Despite several important studies, the structure and composition of al‑Shāfiʿī’s Risāla, and its relation to subsequent legal theory, remain a puzzle.  Several scholars have been driven to reorder the text or posit multiple stages of redaction in the late 3d/9th century.  Its reputation as the founding text of Islamic legal theory has been rightly called into question.

The difficulties presented by the text may be substantially alleviated if it is read as a sequence of three related but distinct parts, each with its own thesis and internal organization.  These parts are distinguished by formal characteristics as well as content.  Part 1 (through ¶568) seeks to demonstrate that the Qurʾān is a clear, consistent, and comprehensive statement of the law, by using the Prophetic Sunna and analogy to elaborate on summary Qurʾānic injunctions, and by exploiting the many ambiguities of Arabic to reconcile conflicting texts.  Part 2 (¶569-960) shows how to resolve conflicting traditions within the Prophetic Sunna, principally by exploiting linguistic ambiguities.  Part 3 (¶961-1821) gives procedures for arriving at formally correct rulings when, even with the aid of the well-established Sunna, the Qurʾān does not yield definite answers to legal questions.
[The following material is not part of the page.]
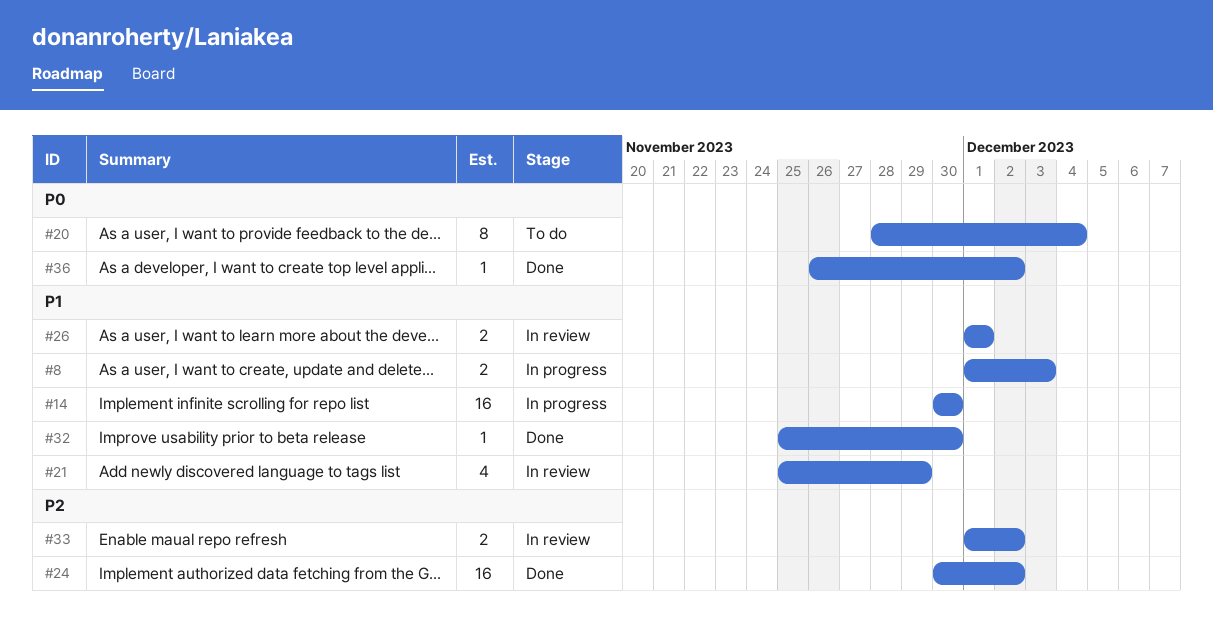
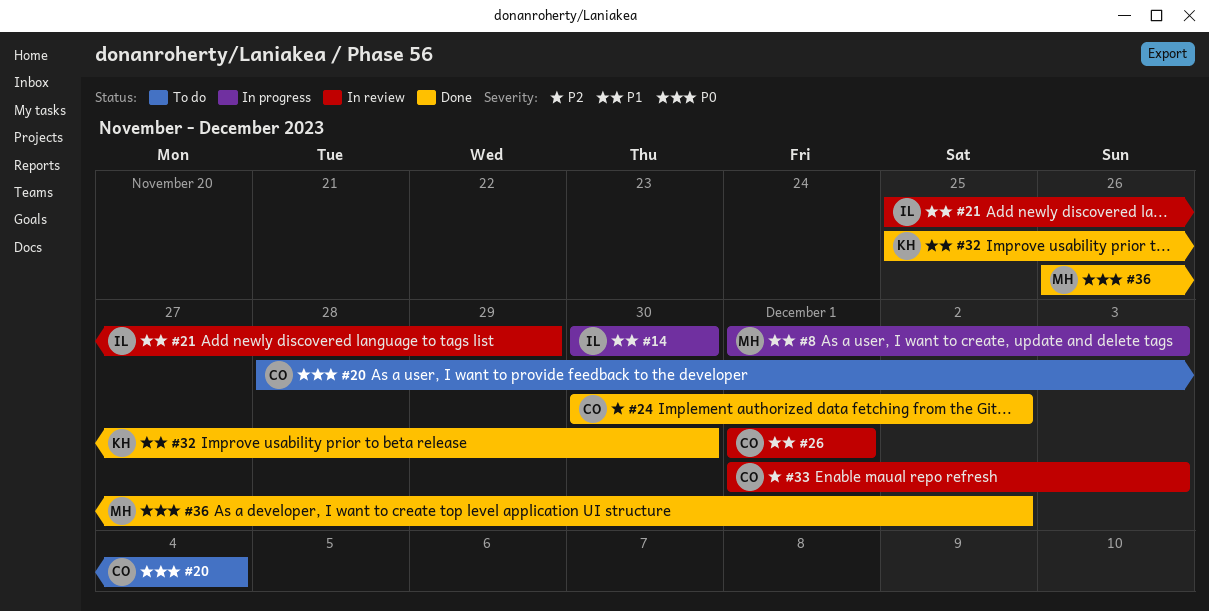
#33, due: Dec 2 -> Dec 3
When read in this way, the text as it now stands appears sufficiently coherent to represent the minimally edited lectures of a single scholar, possibly al‑Shāfiʿī.  Furthermore, although the Risāla does not display the same structure as later legal theory manuals, it does introduce both the major hermeneutical problem of legal theory (the correlation of law with revelation) and the classical solution to that problem (the analysis of linguistic ambiguity.)  This contribution was not ignored, but on the contrary was disputed and elaborated already during the 3d/9th century.  This paper thus reaffirms but also redescribes the central role of the Risāla in the development of Islamic legal theory.